# Exercise aim
An exact reproduction is needed of every line from the beginning of the data down to and including the line that contains "assign loc_data_out_addr = loc_data_in_addr[LOC_AWIDTH-1:2];", minus the pictures.

(Beginning of Dataset extract)

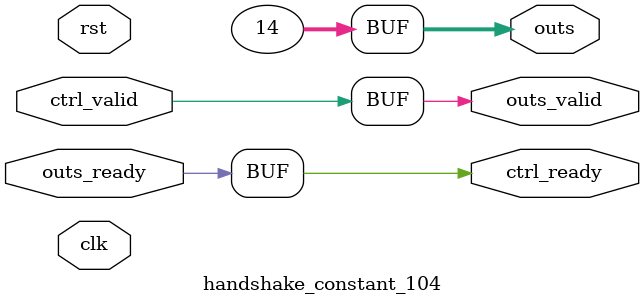
<source format=v>
`timescale 1ns / 1ps
module handshake_constant_104 #(
  parameter DATA_WIDTH = 32  // Default set to 32 bits
) (
  input                       clk,
  input                       rst,
  // Input Channel
  input                       ctrl_valid,
  output                      ctrl_ready,
  // Output Channel
  output [DATA_WIDTH - 1 : 0] outs,
  output                      outs_valid,
  input                       outs_ready
);
  assign outs       = 5'b01110;
  assign outs_valid = ctrl_valid;
  assign ctrl_ready = outs_ready;

endmodule

</source>
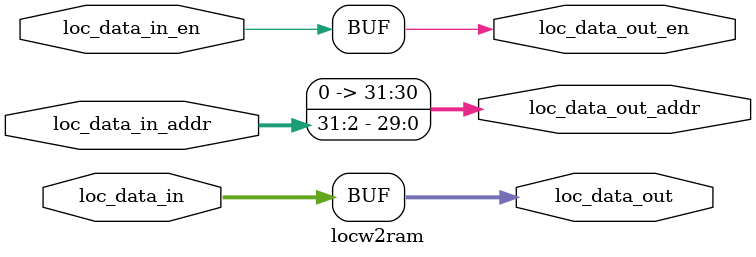
<source format=v>
`ifndef LOCW2RAM__V
`define LOCW2RAM__V
module locw2ram#(
    parameter LOC_AWIDTH = 32,
    parameter LOC_DWIDTH = 32

)(
    input loc_data_in_en,
    input [LOC_AWIDTH-1:0]  loc_data_in_addr,
    input [LOC_DWIDTH-1:0]  loc_data_in,

    output                      loc_data_out_en,
    output [LOC_AWIDTH-1:0]     loc_data_out_addr,
    output [LOC_DWIDTH-1:0]     loc_data_out
);
    assign loc_data_out_en = loc_data_in_en;
    assign loc_data_out_addr = loc_data_in_addr[LOC_AWIDTH-1:2];
    assign loc_data_out = loc_data_in;

endmodule
`endif //LOCW2RAM__V

</source>
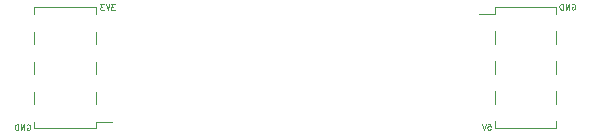
<source format=gbo>
G04 #@! TF.GenerationSoftware,KiCad,Pcbnew,8.0.1*
G04 #@! TF.CreationDate,2025-02-17T13:43:14+05:00*
G04 #@! TF.ProjectId,pwm_servo,70776d5f-7365-4727-966f-2e6b69636164,rev?*
G04 #@! TF.SameCoordinates,Original*
G04 #@! TF.FileFunction,Legend,Bot*
G04 #@! TF.FilePolarity,Positive*
%FSLAX46Y46*%
G04 Gerber Fmt 4.6, Leading zero omitted, Abs format (unit mm)*
G04 Created by KiCad (PCBNEW 8.0.1) date 2025-02-17 13:43:14*
%MOMM*%
%LPD*%
G01*
G04 APERTURE LIST*
%ADD10C,0.100000*%
%ADD11C,0.120000*%
%ADD12C,2.200000*%
%ADD13R,3.000000X1.000000*%
G04 APERTURE END LIST*
D10*
X185853258Y-88757419D02*
X185900877Y-88733609D01*
X185900877Y-88733609D02*
X185972306Y-88733609D01*
X185972306Y-88733609D02*
X186043734Y-88757419D01*
X186043734Y-88757419D02*
X186091353Y-88805038D01*
X186091353Y-88805038D02*
X186115163Y-88852657D01*
X186115163Y-88852657D02*
X186138972Y-88947895D01*
X186138972Y-88947895D02*
X186138972Y-89019323D01*
X186138972Y-89019323D02*
X186115163Y-89114561D01*
X186115163Y-89114561D02*
X186091353Y-89162180D01*
X186091353Y-89162180D02*
X186043734Y-89209800D01*
X186043734Y-89209800D02*
X185972306Y-89233609D01*
X185972306Y-89233609D02*
X185924687Y-89233609D01*
X185924687Y-89233609D02*
X185853258Y-89209800D01*
X185853258Y-89209800D02*
X185829449Y-89185990D01*
X185829449Y-89185990D02*
X185829449Y-89019323D01*
X185829449Y-89019323D02*
X185924687Y-89019323D01*
X185615163Y-89233609D02*
X185615163Y-88733609D01*
X185615163Y-88733609D02*
X185329449Y-89233609D01*
X185329449Y-89233609D02*
X185329449Y-88733609D01*
X185091353Y-89233609D02*
X185091353Y-88733609D01*
X185091353Y-88733609D02*
X184972305Y-88733609D01*
X184972305Y-88733609D02*
X184900877Y-88757419D01*
X184900877Y-88757419D02*
X184853258Y-88805038D01*
X184853258Y-88805038D02*
X184829448Y-88852657D01*
X184829448Y-88852657D02*
X184805639Y-88947895D01*
X184805639Y-88947895D02*
X184805639Y-89019323D01*
X184805639Y-89019323D02*
X184829448Y-89114561D01*
X184829448Y-89114561D02*
X184853258Y-89162180D01*
X184853258Y-89162180D02*
X184900877Y-89209800D01*
X184900877Y-89209800D02*
X184972305Y-89233609D01*
X184972305Y-89233609D02*
X185091353Y-89233609D01*
X178727068Y-98883609D02*
X178965163Y-98883609D01*
X178965163Y-98883609D02*
X178988972Y-99121704D01*
X178988972Y-99121704D02*
X178965163Y-99097895D01*
X178965163Y-99097895D02*
X178917544Y-99074085D01*
X178917544Y-99074085D02*
X178798496Y-99074085D01*
X178798496Y-99074085D02*
X178750877Y-99097895D01*
X178750877Y-99097895D02*
X178727068Y-99121704D01*
X178727068Y-99121704D02*
X178703258Y-99169323D01*
X178703258Y-99169323D02*
X178703258Y-99288371D01*
X178703258Y-99288371D02*
X178727068Y-99335990D01*
X178727068Y-99335990D02*
X178750877Y-99359800D01*
X178750877Y-99359800D02*
X178798496Y-99383609D01*
X178798496Y-99383609D02*
X178917544Y-99383609D01*
X178917544Y-99383609D02*
X178965163Y-99359800D01*
X178965163Y-99359800D02*
X178988972Y-99335990D01*
X178560401Y-98883609D02*
X178393735Y-99383609D01*
X178393735Y-99383609D02*
X178227068Y-98883609D01*
X147162782Y-88783609D02*
X146853258Y-88783609D01*
X146853258Y-88783609D02*
X147019925Y-88974085D01*
X147019925Y-88974085D02*
X146948496Y-88974085D01*
X146948496Y-88974085D02*
X146900877Y-88997895D01*
X146900877Y-88997895D02*
X146877068Y-89021704D01*
X146877068Y-89021704D02*
X146853258Y-89069323D01*
X146853258Y-89069323D02*
X146853258Y-89188371D01*
X146853258Y-89188371D02*
X146877068Y-89235990D01*
X146877068Y-89235990D02*
X146900877Y-89259800D01*
X146900877Y-89259800D02*
X146948496Y-89283609D01*
X146948496Y-89283609D02*
X147091353Y-89283609D01*
X147091353Y-89283609D02*
X147138972Y-89259800D01*
X147138972Y-89259800D02*
X147162782Y-89235990D01*
X146710401Y-88783609D02*
X146543735Y-89283609D01*
X146543735Y-89283609D02*
X146377068Y-88783609D01*
X146258021Y-88783609D02*
X145948497Y-88783609D01*
X145948497Y-88783609D02*
X146115164Y-88974085D01*
X146115164Y-88974085D02*
X146043735Y-88974085D01*
X146043735Y-88974085D02*
X145996116Y-88997895D01*
X145996116Y-88997895D02*
X145972307Y-89021704D01*
X145972307Y-89021704D02*
X145948497Y-89069323D01*
X145948497Y-89069323D02*
X145948497Y-89188371D01*
X145948497Y-89188371D02*
X145972307Y-89235990D01*
X145972307Y-89235990D02*
X145996116Y-89259800D01*
X145996116Y-89259800D02*
X146043735Y-89283609D01*
X146043735Y-89283609D02*
X146186592Y-89283609D01*
X146186592Y-89283609D02*
X146234211Y-89259800D01*
X146234211Y-89259800D02*
X146258021Y-89235990D01*
X139728258Y-98957419D02*
X139775877Y-98933609D01*
X139775877Y-98933609D02*
X139847306Y-98933609D01*
X139847306Y-98933609D02*
X139918734Y-98957419D01*
X139918734Y-98957419D02*
X139966353Y-99005038D01*
X139966353Y-99005038D02*
X139990163Y-99052657D01*
X139990163Y-99052657D02*
X140013972Y-99147895D01*
X140013972Y-99147895D02*
X140013972Y-99219323D01*
X140013972Y-99219323D02*
X139990163Y-99314561D01*
X139990163Y-99314561D02*
X139966353Y-99362180D01*
X139966353Y-99362180D02*
X139918734Y-99409800D01*
X139918734Y-99409800D02*
X139847306Y-99433609D01*
X139847306Y-99433609D02*
X139799687Y-99433609D01*
X139799687Y-99433609D02*
X139728258Y-99409800D01*
X139728258Y-99409800D02*
X139704449Y-99385990D01*
X139704449Y-99385990D02*
X139704449Y-99219323D01*
X139704449Y-99219323D02*
X139799687Y-99219323D01*
X139490163Y-99433609D02*
X139490163Y-98933609D01*
X139490163Y-98933609D02*
X139204449Y-99433609D01*
X139204449Y-99433609D02*
X139204449Y-98933609D01*
X138966353Y-99433609D02*
X138966353Y-98933609D01*
X138966353Y-98933609D02*
X138847305Y-98933609D01*
X138847305Y-98933609D02*
X138775877Y-98957419D01*
X138775877Y-98957419D02*
X138728258Y-99005038D01*
X138728258Y-99005038D02*
X138704448Y-99052657D01*
X138704448Y-99052657D02*
X138680639Y-99147895D01*
X138680639Y-99147895D02*
X138680639Y-99219323D01*
X138680639Y-99219323D02*
X138704448Y-99314561D01*
X138704448Y-99314561D02*
X138728258Y-99362180D01*
X138728258Y-99362180D02*
X138775877Y-99409800D01*
X138775877Y-99409800D02*
X138847305Y-99433609D01*
X138847305Y-99433609D02*
X138966353Y-99433609D01*
D11*
X177990000Y-89555000D02*
X179350000Y-89555000D01*
X179350000Y-88985000D02*
X184550000Y-88985000D01*
X179350000Y-89555000D02*
X179350000Y-88985000D01*
X179350000Y-92095000D02*
X179350000Y-91075000D01*
X179350000Y-94635000D02*
X179350000Y-93615000D01*
X179350000Y-97175000D02*
X179350000Y-96155000D01*
X179350000Y-99265000D02*
X179350000Y-98695000D01*
X179350000Y-99265000D02*
X184550000Y-99265000D01*
X184550000Y-89555000D02*
X184550000Y-88985000D01*
X184550000Y-92095000D02*
X184550000Y-91075000D01*
X184550000Y-94635000D02*
X184550000Y-93615000D01*
X184550000Y-97175000D02*
X184550000Y-96155000D01*
X184550000Y-99265000D02*
X184550000Y-98695000D01*
X140354999Y-98705000D02*
X140355000Y-99274999D01*
X140355000Y-88995001D02*
X140354999Y-89565000D01*
X140355000Y-91085000D02*
X140355000Y-92105000D01*
X140355000Y-93625000D02*
X140355000Y-94645000D01*
X140355000Y-96165000D02*
X140355000Y-97185000D01*
X145555000Y-88995001D02*
X140355000Y-88995001D01*
X145555000Y-88995001D02*
X145555001Y-89565000D01*
X145555000Y-91085000D02*
X145555000Y-92105000D01*
X145555000Y-93625000D02*
X145555000Y-94645000D01*
X145555000Y-96165000D02*
X145555000Y-97185000D01*
X145555000Y-99274999D02*
X140355000Y-99274999D01*
X145555001Y-98705000D02*
X145555000Y-99274999D01*
X146915000Y-98705000D02*
X145555001Y-98705000D01*
%LPC*%
D12*
X182575000Y-74050000D03*
X142575000Y-114050000D03*
X182575000Y-114050000D03*
X142575000Y-74050000D03*
D13*
X179430000Y-90315000D03*
X184470000Y-90315000D03*
X179430000Y-92855000D03*
X184470000Y-92855000D03*
X179430000Y-95395000D03*
X184470000Y-95395000D03*
X179430000Y-97935000D03*
X184470000Y-97935000D03*
X145475000Y-97945000D03*
X140435000Y-97945000D03*
X145475000Y-95405001D03*
X140435000Y-95405001D03*
X145475000Y-92864999D03*
X140435000Y-92864999D03*
X145475000Y-90325000D03*
X140435000Y-90325000D03*
%LPD*%
M02*

</source>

(End of Dataset extract)

# Result of the task
<source format=v>
`timescale 1ns / 1ps
module handshake_constant_104 #(
  parameter DATA_WIDTH = 32  // Default set to 32 bits
) (
  input                       clk,
  input                       rst,
  // Input Channel
  input                       ctrl_valid,
  output                      ctrl_ready,
  // Output Channel
  output [DATA_WIDTH - 1 : 0] outs,
  output                      outs_valid,
  input                       outs_ready
);
  assign outs       = 5'b01110;
  assign outs_valid = ctrl_valid;
  assign ctrl_ready = outs_ready;

endmodule

</source>
<source format=v>
`ifndef LOCW2RAM__V
`define LOCW2RAM__V
module locw2ram#(
    parameter LOC_AWIDTH = 32,
    parameter LOC_DWIDTH = 32

)(
    input loc_data_in_en,
    input [LOC_AWIDTH-1:0]  loc_data_in_addr,
    input [LOC_DWIDTH-1:0]  loc_data_in,

    output                      loc_data_out_en,
    output [LOC_AWIDTH-1:0]     loc_data_out_addr,
    output [LOC_DWIDTH-1:0]     loc_data_out
);
    assign loc_data_out_en = loc_data_in_en;
    assign loc_data_out_addr = loc_data_in_addr[LOC_AWIDTH-1:2];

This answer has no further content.